STAINU Resmi Menjadi Lembaga NU, Ketua PBNU: Kita Doakan Menjadi Institut – Warta Nahdliyyin

Menu

Mode Gelap
PR IPNU IPPNU Kaliwungu Gelar Makesta dan Pembentukan Pengurus Anggota Tertinpa Musibah Kebakaran, MWCNU Bagelen Galang Solidaritas Mahasiswa HMPS Prodi PAI Stainu Purworejo Gelar Musma PR GP Ansor Bedono Pageron Kecamatan Kemiri Resmi Dilantik Bayan Bersholawat, Sekaligus Santunan Anak Yatim

Berita · 23 Agu 2021 00:34 WIB ·

STAINU Resmi Menjadi Lembaga NU, Ketua PBNU: Kita Doakan Menjadi Institut


					STAINU Resmi Menjadi Lembaga NU, Ketua PBNU: Kita Doakan Menjadi Institut Perbesar

PURWOREJO, nupurworejo.com – Ketua PBNU Bidang Pendidikan Dr. H. Hanief Saha Ghafur menghadirkan kegiatan acara pelantikan badan pelaksana penyelenggara (BPP) dan serah terima Sekolah Tinggi Agama Islam Nahdlatul Ulama (STAINU) Purworejo dari YASPINU Purworejo kepada badan hukum perkumpulan Nahdlatul Ulama, acara berlangsung di Auditorium STAINU Purworejo, Sabtu (21/8) Sore.

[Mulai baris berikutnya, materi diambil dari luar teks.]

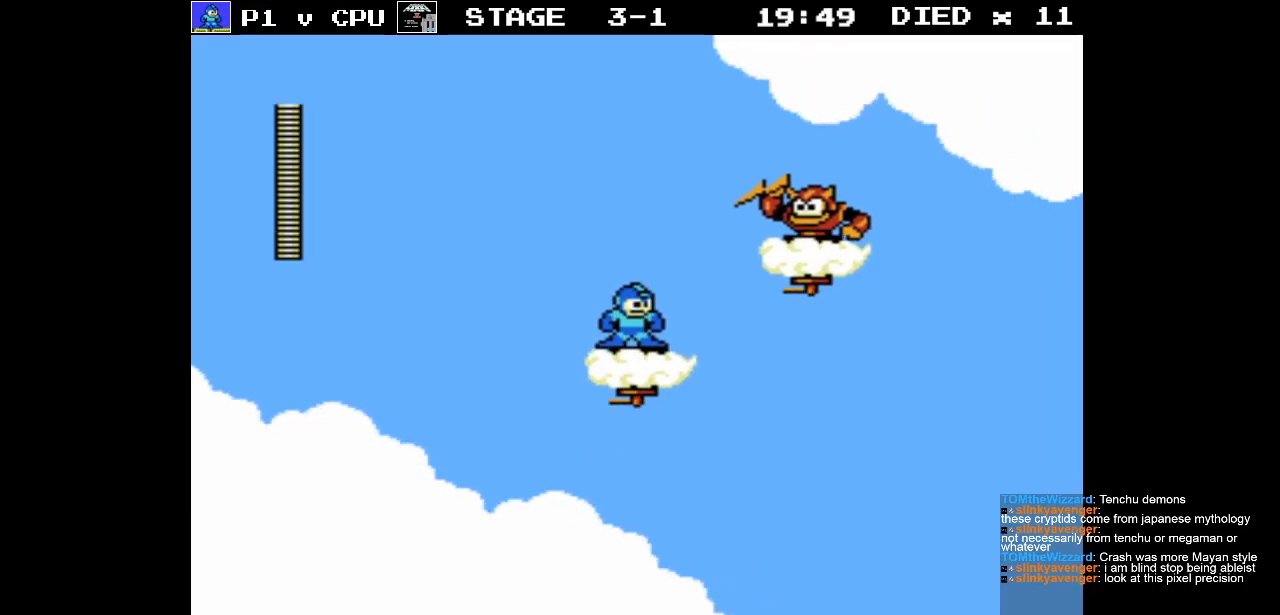
{"buttons": ["B"], "events": [[467, "B", "down"]]}
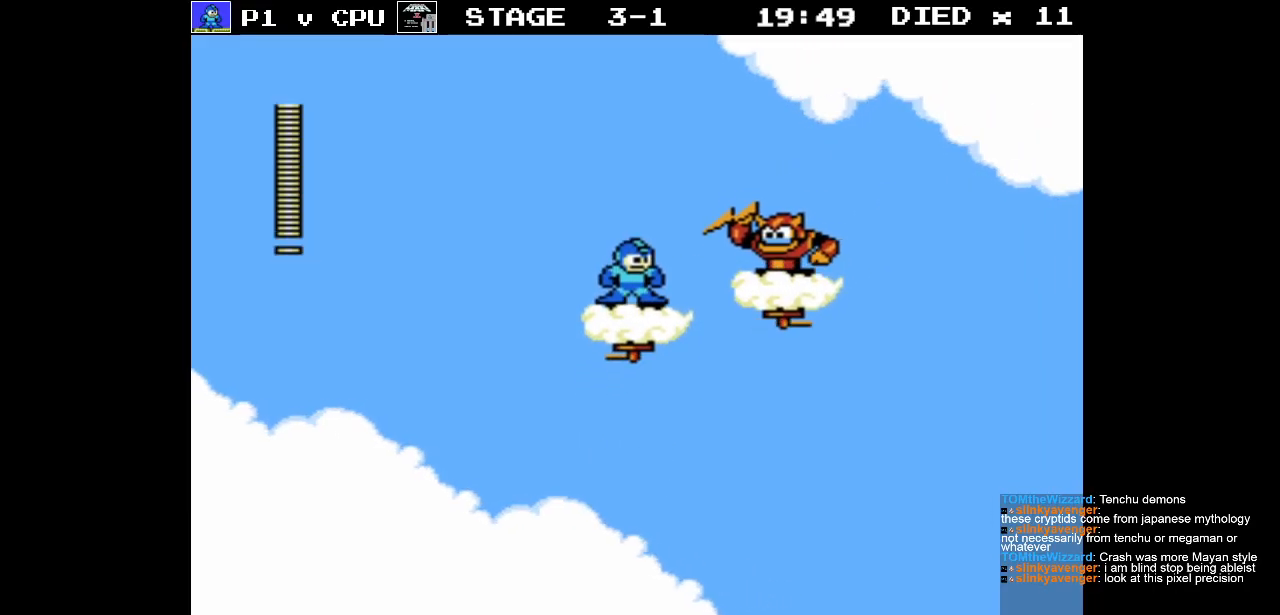
{"buttons": ["DPAD_RIGHT"], "events": [[50, "B", "up"], [83, "B", "down"], [150, "B", "up"], [200, "B", "down"], [283, "B", "up"], [333, "B", "down"], [383, "B", "up"], [483, "DPAD_RIGHT", "down"]]}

Baca juga: STAINU Resmi Diserahkan ke Lembaga NU

Ketua PBNU Bidang Pendidikan Dr. H. Hanief Saha Ghafur menyampaikan pendidikan itu merupakan mobilitas bagi kita, bagi dosen dan mahasiswanya untuk dapat meningkat ke tingkat yang lebih tinggi lagi, instrumentnya adalah pendidikan. Jadi kalau pendidikan yang baik maka akan membawa kita untuk lebih baik lagi, itulah yang namanya kita sebut karir, maka dari itu semua pendidikan adalah instrumen untuk mengantarkan karir.

“Untuk itu Nahdlatul Ulama harus punya konsep yang luar biasa untuk memperkuat pendidikannya,  mulai dari TK SD SMP Madrasah sampai ke perguruan tingginya. Jangan sampai kemudian menjadi lembaga pendidikan yang tidak baik tidak bermutu ketinggalan dan sebagainya,” pesan Hanief.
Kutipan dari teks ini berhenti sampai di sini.